Pero la ilusión no tardó en desmoronarse. Pronto, una sensación más amarga se instaló en su pecho. ¿Qué sentido tenía todo aquello? Sí, estaba su bicicleta, pero no había ningún camino por el que pedalear. Los videojuegos, que alguna vez fueron su escape, ahora le resultaban inútiles; se los sabía de memoria, y el final siempre era el mismo. Las fotos, esos fragmentos congelados en el tiempo, solo le recordaban lo que había perdido. ¿De qué servía una imagen de sus amigos si ya no podía reír, hablar o compartir con ellos nuevos momentos? Todo lo que lo rodeaba eran sombras de lo que alguna vez fue, vacías y carentes de la chispa de vida que les daba significado.

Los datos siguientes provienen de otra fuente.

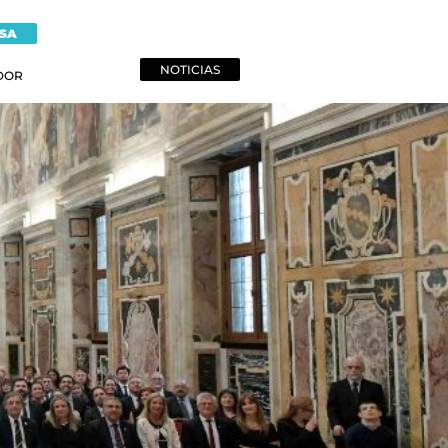
NSA
NOTICIAS
DOR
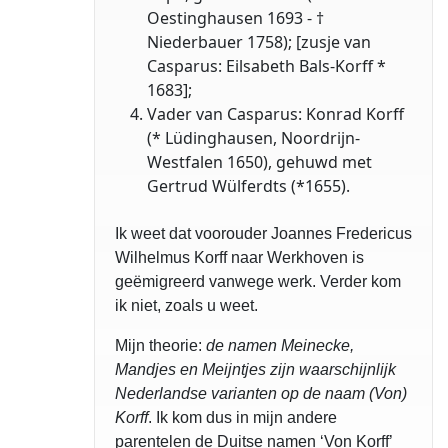
Oestinghausen 1693 - †
Niederbauer 1758); [zusje van
Casparus: Eilsabeth Bals-Korff *
1683];
Vader van Casparus: Konrad Korff
(* Lüdinghausen, Noordrijn-
Westfalen 1650), gehuwd met
Gertrud Wülferdts (*1655).
Ik weet dat voorouder Joannes Fredericus
Wilhelmus Korff naar Werkhoven is
geëmigreerd vanwege werk. Verder kom
ik niet, zoals u weet.
Mijn theorie:
de namen Meinecke,
Mandjes en Meijntjes zijn waarschijnlijk
Nederlandse varianten op de naam (Von)
Korff
. Ik kom dus in mijn andere
parentelen de Duitse namen ‘Von Korff’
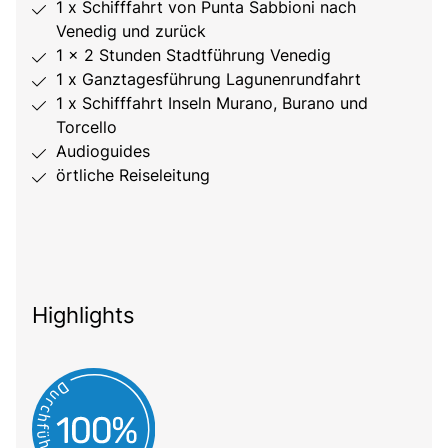
1 x Schifffahrt von Punta Sabbioni nach
Venedig und zurück
1 x 2 Stunden Stadtführung Venedig
1 x Ganztagesführung Lagunenrundfahrt
1 x Schifffahrt Inseln Murano, Burano und
Torcello
Audioguides
örtliche Reiseleitung
Highlights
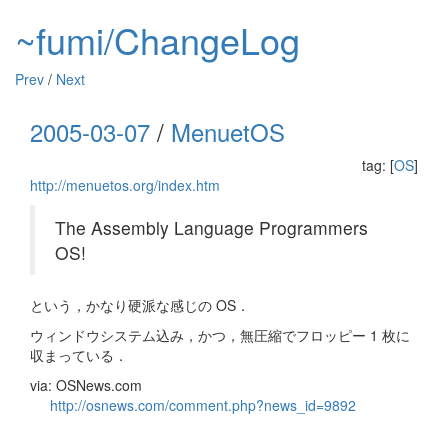
~fumi/ChangeLog
Prev
/
Next
2005-03-07
/
MenuetOS
tag: [
OS
]
http://menuetos.org/index.htm
The Assembly Language Programmers
OS!
という，かなり硬派な感じの OS．
ウィンドウシステム込み，かつ，無圧縮でフロッピー 1 枚に
収まっている．
via: OSNews.com
http://osnews.com/comment.php?news_id=9892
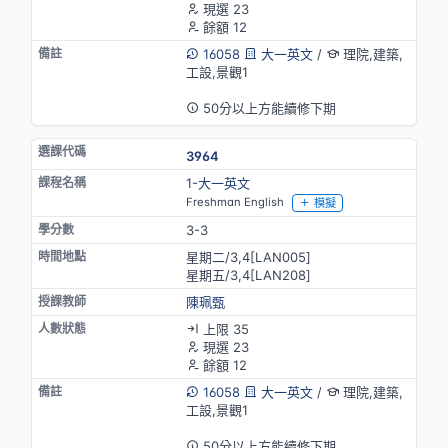
現選 23
餘額 12
16058
大一英文
/
理院,建築,
工設,景觀1
英語授課
50分以上方能續修下期
3964
1-大一英文
Freshman English
模擬
3-3
星期二/3,4[LAN005]
星期五/3,4[LAN208]
陳珮甄
上限 35
現選 23
餘額 12
16058
大一英文
/
理院,建築,
工設,景觀1
英語授課
50分以上方能續修下期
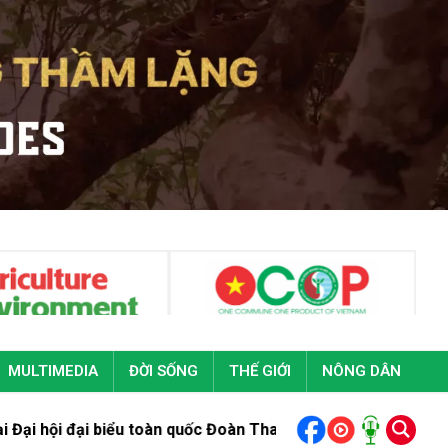
MULTIMEDIA
ĐỜI SỐNG
THẾ GIỚI
NÔNG DÂN
 toàn quốc Đoàn Thanh niên cộng sản Hồ Chí Minh lần thứ XIII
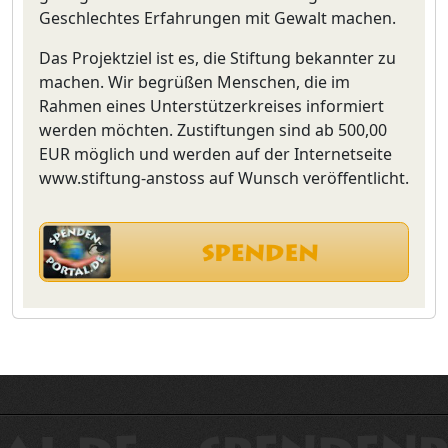
Geschlechtes Erfahrungen mit Gewalt machen.
Das Projektziel ist es, die Stiftung bekannter zu
machen. Wir begrüßen Menschen, die im
Rahmen eines Unterstützerkreises informiert
werden möchten. Zustiftungen sind ab 500,00
EUR möglich und werden auf der Internetseite
www.stiftung-anstoss auf Wunsch veröffentlicht.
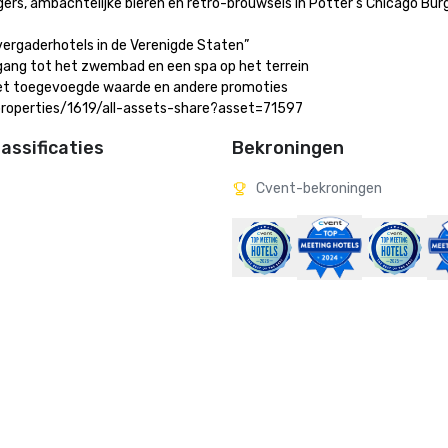
rs, ambachtelijke bieren en retro-brouwsels in Potter's Chicago Burg
ergaderhotels in de Verenigde Staten” 

gang tot het zwembad en een spa op het terrein 

met toegevoegde waarde en andere promoties

p/properties/1619/all-assets-share?asset=71597
assificaties
Bekroningen
Cvent-bekroningen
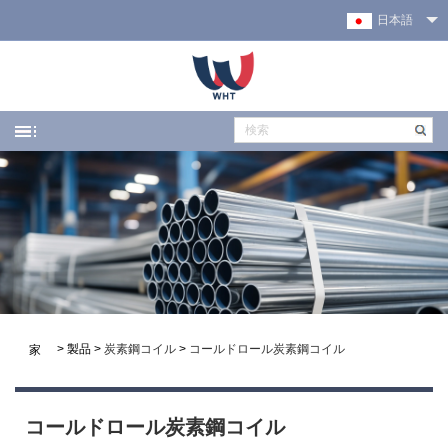
日本語
>
製品
>
炭素鋼コイル
>
コールドロール炭素鋼コイル
家
コールドロール炭素鋼コイル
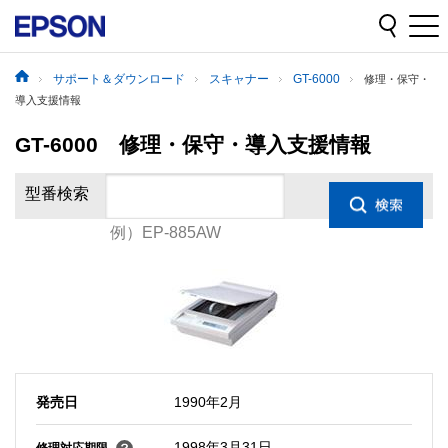
サポート＆ダウンロード
スキャナー
GT-6000
修理・保守・
導入支援情報
GT-6000 修理・保守・導入支援情報
型番検索
例）EP-885AW
発売日
1990年2月
1998年3月31日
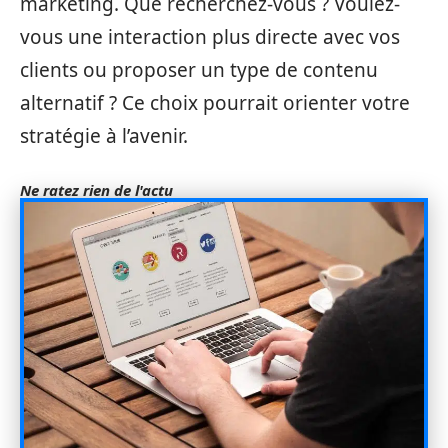
marketing. Que recherchez-vous ? Voulez-
vous une interaction plus directe avec vos
clients ou proposer un type de contenu
alternatif ? Ce choix pourrait orienter votre
stratégie à l’avenir.
Ne ratez rien de l'actu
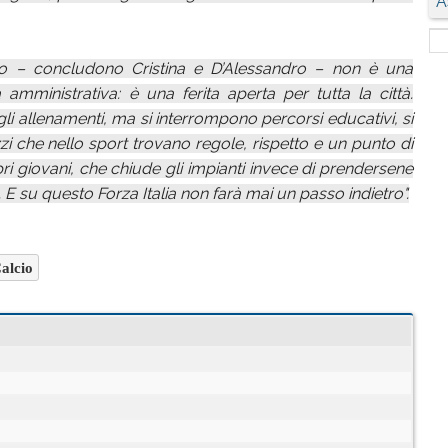
A
cio – concludono Cristina e D’Alessandro – non è una
mministrativa: è una ferita aperta per tutta la città.
i allenamenti, ma si interrompono percorsi educativi, si
i che nello sport trovano regole, rispetto e un punto di
pri giovani, che chiude gli impianti invece di prendersene
. E su questo Forza Italia non farà mai un passo indietro".
alcio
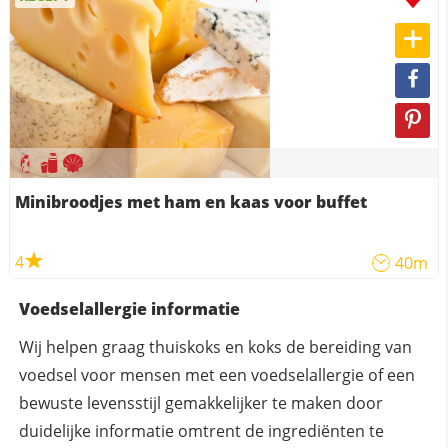
Minibroodjes met ham en kaas voor buffet
4
40m
Voedselallergie informatie
Wij helpen graag thuiskoks en koks de bereiding van
voedsel voor mensen met een voedselallergie of een
bewuste levensstijl gemakkelijker te maken door
duidelijke informatie omtrent de ingrediënten te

El aire enrarecido del lugar empezó a oprimirlo. Lo que al principio había sido un refugio pronto se reveló como una prisión emocional. Lo que más lo desgarraba no era la ausencia de esos objetos, sino la comprensión de que los recuerdos, por muy perfectos que fueran, no podían reemplazar la vida misma. Lo que tanto añoraba ya no estaba a su alcance. Estaba atrapado en un museo de su propia memoria, rodeado de reliquias muertas, inanimadas, incapaces de devolverle aquello que realmente necesitaba: el presente.
La amargura lo invadió completamente. La vida, con todas sus imperfecciones y miserias, le había sido arrebatada, y lo único que quedaba era este rincón vacío, donde el tiempo no avanzaba y los recuerdos, en lugar de consolarlo, lo carcomían por dentro.